Beberapa terjemahan yang populer belakangan ini termasuk cerita seru dari Swedia karya Stieg Larsson dan kisah tentang para perempuan tangguh Italia karya Elena Ferrante. Banyak penulis lainnya dari seluruh dunia bersaing memperebutkan sisa porsi pasar AS. Tetapi Ferrante, yang buku barunya berjudul The Lying Life of Adults, telah membuka mata para pembaca AS terhadap buku-buku yang mengambil latar di luar AS, terang Wise.

Bagi Wise, penjualan buku digital naik 120% selama pandemi. Namun dia khawatir karena banyak toko buku independen; yang menjadi pendorong karya sastra terjemahan; tidak dapat bertahan dari menurunnya penjualan.
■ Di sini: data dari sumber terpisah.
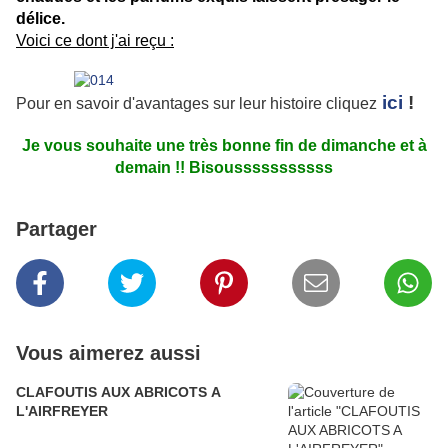
délice.
Voici ce dont j'ai reçu :
ici
!
Pour en savoir d'avantages sur leur histoire cliquez
Je vous souhaite une très bonne fin de dimanche et à
demain !! Bisousssssssssss
Partager
Vous aimerez aussi
CLAFOUTIS AUX ABRICOTS A
L'AIRFREYER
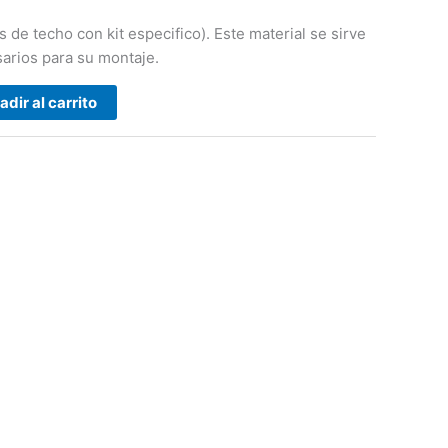
 de techo con kit especifico). Este material se sirve
arios para su montaje.
adir al carrito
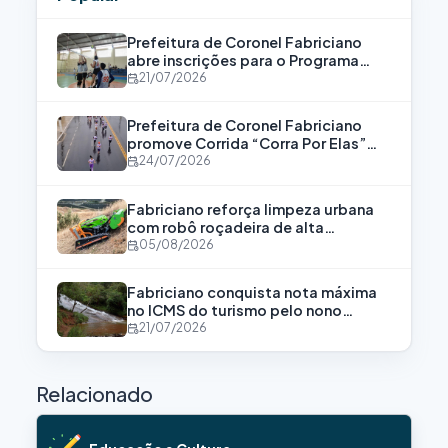
Prefeitura de Coronel Fabriciano
abre inscrições para o Programa
Bolsa Atleta
21/07/2026
Prefeitura de Coronel Fabriciano
promove Corrida “Corra Por Elas”
para fortalecer a luta contra a
24/07/2026
violência às mulheres
Fabriciano reforça limpeza urbana
com robô roçadeira de alta
tecnologia
05/08/2026
Fabriciano conquista nota máxima
no ICMS do turismo pelo nono
consecutivo
21/07/2026
Relacionado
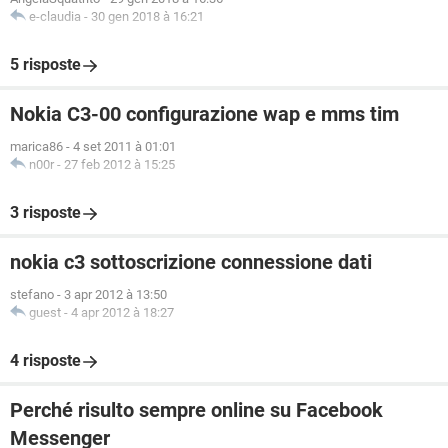
e-claudia
-
30 gen 2018 à 16:21
5 risposte
Nokia C3-00 configurazione wap e mms tim
marica86
-
4 set 2011 à 01:01
n00r
-
27 feb 2012 à 15:25
3 risposte
nokia c3 sottoscrizione connessione dati
stefano
-
3 apr 2012 à 13:50
guest
-
4 apr 2012 à 18:27
4 risposte
Perché risulto sempre online su Facebook
Messenger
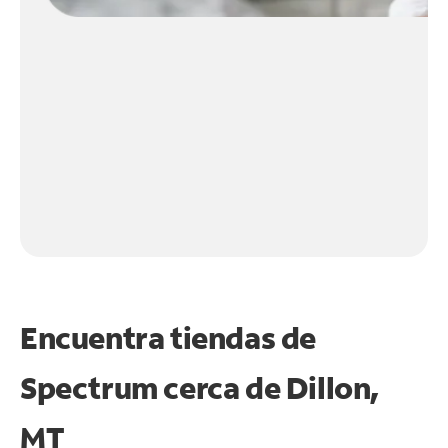
Encuentra tiendas de
Spectrum cerca de
Dillon,
MT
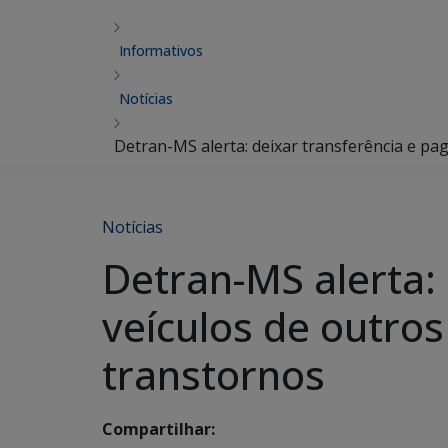
Informativos
Notícias
Detran-MS alerta: deixar transferência e p
Notícias
Detran-MS alerta:
veículos de outro
transtornos
Compartilhar:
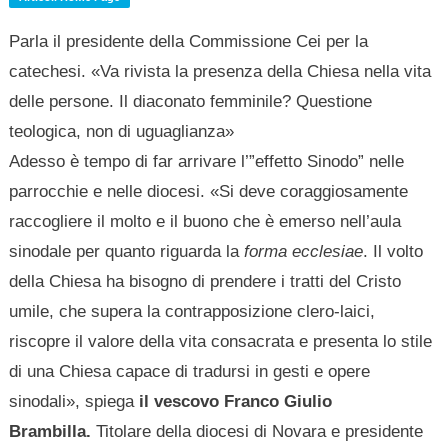
Parla il presidente della Commissione Cei per la
catechesi. «Va rivista la presenza della Chiesa nella vita
delle persone. Il diaconato femminile? Questione
teologica, non di uguaglianza»
Adesso è tempo di far arrivare l’”effetto Sinodo” nelle
parrocchie e nelle diocesi. «Si deve coraggiosamente
raccogliere il molto e il buono che è emerso nell’aula
sinodale per quanto riguarda la
forma ecclesiae
. Il volto
della Chiesa ha bisogno di prendere i tratti del Cristo
umile, che supera la contrapposizione clero-laici,
riscopre il valore della vita consacrata e presenta lo stile
di una Chiesa capace di tradursi in gesti e opere
sinodali», spiega
il vescovo Franco Giulio
Brambilla.
Titolare della diocesi di Novara e presidente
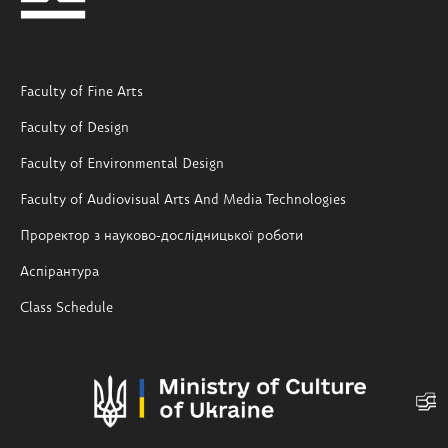
Faculty of Fine Arts
Faculty of Design
Faculty of Environmental Design
Faculty of Audiovisual Arts And Media Technologies
Проректор з науково-дослідницької роботи
Аспірантура
Class Schedule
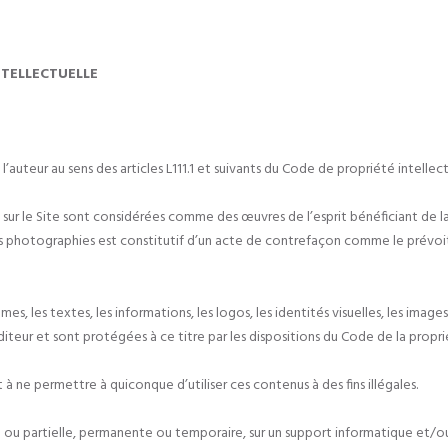
NTELLECTUELLE
’auteur au sens des articles L111.1 et suivants du Code de propriété intellect
 sur le Site sont considérées comme des œuvres de l’esprit bénéficiant de la
des photographies est constitutif d’un acte de contrefaçon comme le prévoit
s, les textes, les informations, les logos, les identités visuelles, les imag
Éditeur et sont protégées à ce titre par les dispositions du Code de la propri
et à ne permettre à quiconque d’utiliser ces contenus à des fins illégales.
 ou partielle, permanente ou temporaire, sur un support informatique et/o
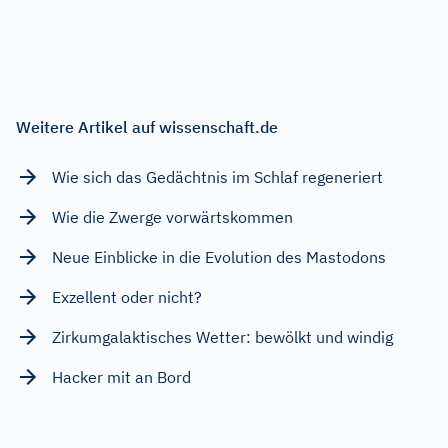
Weitere Artikel auf wissenschaft.de
Wie sich das Gedächtnis im Schlaf regeneriert
Wie die Zwerge vorwärtskommen
Neue Einblicke in die Evolution des Mastodons
Exzellent oder nicht?
Zirkumgalaktisches Wetter: bewölkt und windig
Hacker mit an Bord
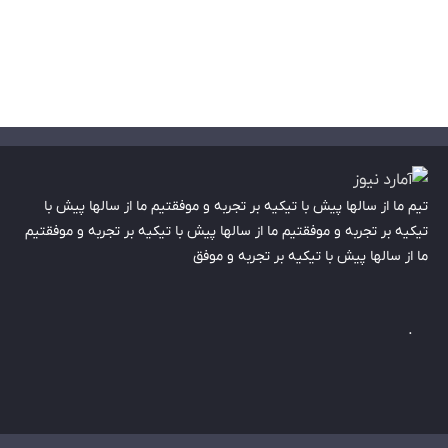
تیم ما از سالها پیش با تیکیه بر تجربه و موفقتیم ما از سالها پیش با
تیکیه بر تجربه و موفقتیم ما از سالها پیش با تیکیه بر تجربه و موفقتیم
ما از سالها پیش با تیکیه بر تجربه و موفق
.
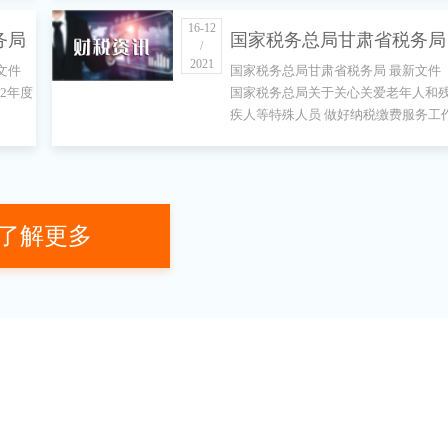
期“无废城市”建设工作方
16-12
务局
国家税务总局甘肃省税务局
案》的通知
/
2021
文件
国家税务总局甘肃省税务局 最新文件
办公
最新文件 国家税务总局关
2年度
国家税务总局关于关心关爱老年人和
疾人等特殊人员 做好纳税缴费服务工
报纳
关心关爱老年人和残疾人等
的通知
特殊人员 做好纳税缴费服
工作的通知
了解更多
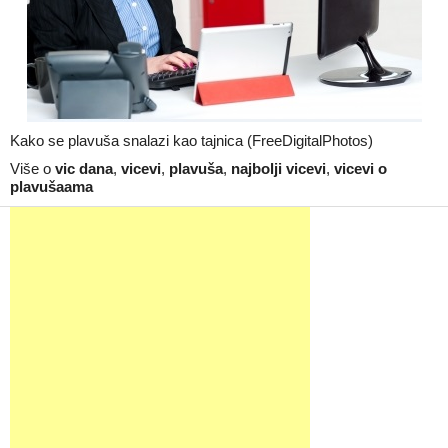
Kako se plavuša snalazi kao tajnica (FreeDigitalPhotos)
Više o
vic dana
,
vicevi
,
plavuša
,
najbolji vicevi
,
vicevi o
plavušaama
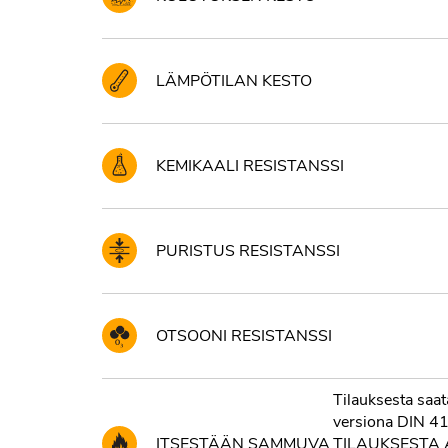
LÄMPÖTILAN KESTO
KEMIKAALI RESISTANSSI
PURISTUS RESISTANSSI
OTSOONI RESISTANSSI
Tilauksesta saa
versiona DIN 4
ITSESTÄÄN SAMMUVA
TILAUKSESTA Al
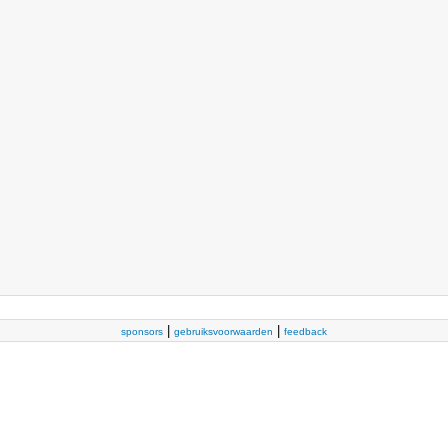
|
|
sponsors
gebruiksvoorwaarden
feedback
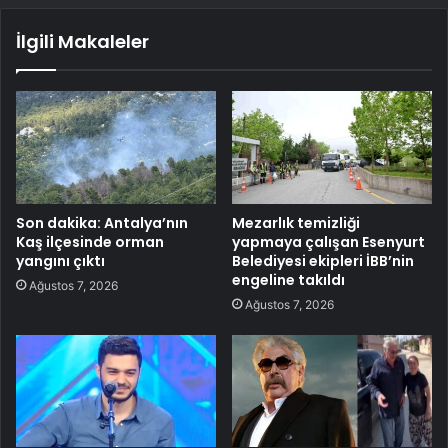
İlgili Makaleler
Son dakika: Antalya’nın
Mezarlık temizliği
Kaş ilçesinde orman
yapmaya çalışan Esenyurt
yangını çıktı
Belediyesi ekipleri İBB’nin
engeline takıldı
Ağustos 7, 2026
Ağustos 7, 2026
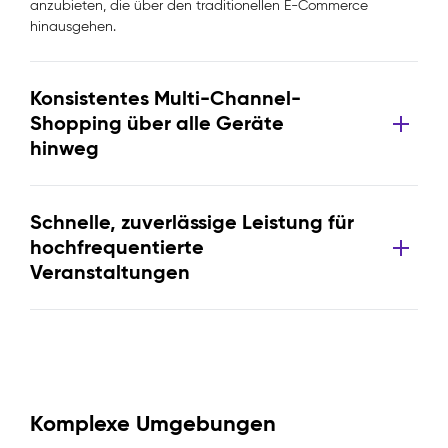
anzubieten, die über den traditionellen E-Commerce
hinausgehen.
Konsistentes Multi-Channel-
Shopping über alle Geräte
hinweg
Schnelle, zuverlässige Leistung für
hochfrequentierte
Veranstaltungen
Komplexe Umgebungen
Meski Wise mengelola agen penerbitan berbasis profit, banyak penerbit yang berspesialisasi dalam karya terjemahan memiliki dukungan akademi atau filantropis. Namun lain halnya dengan Amazon, yang merupakan penerbit karya terjemahan terbesar, menurut Post. Cetakan Amazon Crossing hampir berfokus sepenuhnya pada buku elektronik dan menampilkan para penulis populer di negara lain serta jenis-jenis buku yang populer di kalangan pembaca AS, seperti romansa, cerita seru, dan fiksi ilmiah.

“Kami benar-benar berupaya menjadi inventif dalam menemukan kisah yang menarik,” ujar editor senior Liza Darnton. “Kami sebisa mungkin melibatkan diri dalam komunitas penerjemah, dan bekerja sama dengan para kolega di seluruh dunia untuk mencari buku-buku menarik.” Amazon Crossing telah menerbitkan 400 buku sejak 2010 karya penulis dari 44 negara. Dan pada 2019, lahirlah Amazon Crossing Kids.

“Ada banyak penulis hebat di seluruh dunia dan tidak ada alasan mengapa karya mereka tidak dapat berjaya dalam bahasa Inggris,” pungkas Post.